In reply to an earlier post on 17 Sep 2013 13:31:48 BDT
Arch Stanton says:
No, Rome may have been able to maintain some of its conquests in Italy (you're right that that a few Spanish cities still claimed allegiance to Constantinople but their actual influence there was negligible), but occupying a small part of a country does not make it the dominant force there. In Italy they were able to influence the Pope since they controlled Rome, but most of Italy had passed into Lombard hands. Greece was mostly dominated by the Slavs and Asia Minor was undergoing constant raids by Arab forces that the emperors were utterly incapable of stopping. Byzantine power was largely confined to western Asia Minor and even there their powers were limited. That's maybe a fifth the size they had been at the beginning of the century, and even over this their grip was less firm. You're quoting their ideological size while I'm dealing with their actual size.

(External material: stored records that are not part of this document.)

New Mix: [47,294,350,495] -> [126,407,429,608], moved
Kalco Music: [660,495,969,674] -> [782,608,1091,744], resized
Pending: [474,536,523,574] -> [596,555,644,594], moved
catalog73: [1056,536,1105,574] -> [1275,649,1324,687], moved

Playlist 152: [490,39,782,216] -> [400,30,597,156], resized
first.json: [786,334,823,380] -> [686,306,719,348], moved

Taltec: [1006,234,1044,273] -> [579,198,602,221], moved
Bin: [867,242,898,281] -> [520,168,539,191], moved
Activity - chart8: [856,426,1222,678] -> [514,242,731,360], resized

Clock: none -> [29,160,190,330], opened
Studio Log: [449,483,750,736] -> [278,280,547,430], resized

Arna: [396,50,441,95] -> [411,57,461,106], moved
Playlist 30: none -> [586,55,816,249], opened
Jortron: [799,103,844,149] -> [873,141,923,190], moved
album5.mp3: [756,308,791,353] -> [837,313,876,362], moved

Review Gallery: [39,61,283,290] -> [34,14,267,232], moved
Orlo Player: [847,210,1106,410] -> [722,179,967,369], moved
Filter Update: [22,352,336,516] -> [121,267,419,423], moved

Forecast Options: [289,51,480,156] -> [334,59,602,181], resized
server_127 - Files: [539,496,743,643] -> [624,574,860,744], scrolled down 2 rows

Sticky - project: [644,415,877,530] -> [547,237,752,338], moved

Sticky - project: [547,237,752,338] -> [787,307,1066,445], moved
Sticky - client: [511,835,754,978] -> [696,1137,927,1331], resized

The dominant force in the Mediterranean they certainly weren't. This position had passed to the Arabs who now controlled all of North Africa and several of the islands and could defeat any navy the Byzantines sent to stop them. The Byzantines remained the most powerful and influential state in Europe, even though their control of it was limited. The Franks, Lombards, and Visigoths weren't exactly leaping up to do their bidding and if the Byzantines disagreed with their actions there wasn't much they could do about it. Their ability to exert their power on the west through force was essentially nil. The main reason that they kept their importance was their history and tradition. Ideologically the Romans were the fount of all law and religious practices. There was some confusion about whether Rome the city or Rome the nation took priority, but that didn't change the fact that the Byzantines were respected and in many ways treated as the ideal state. Charlemagne is the perfect example of that respect since he tried to reestablish the Roman Empire to gain the moral force to rule Europe. But to be a leading force through cultural superiority and perceived position does not require actual strength. The Byzantines barely survived the 7th century and they would struggle just as hard during the 8th until they were able to rise again in the 9th.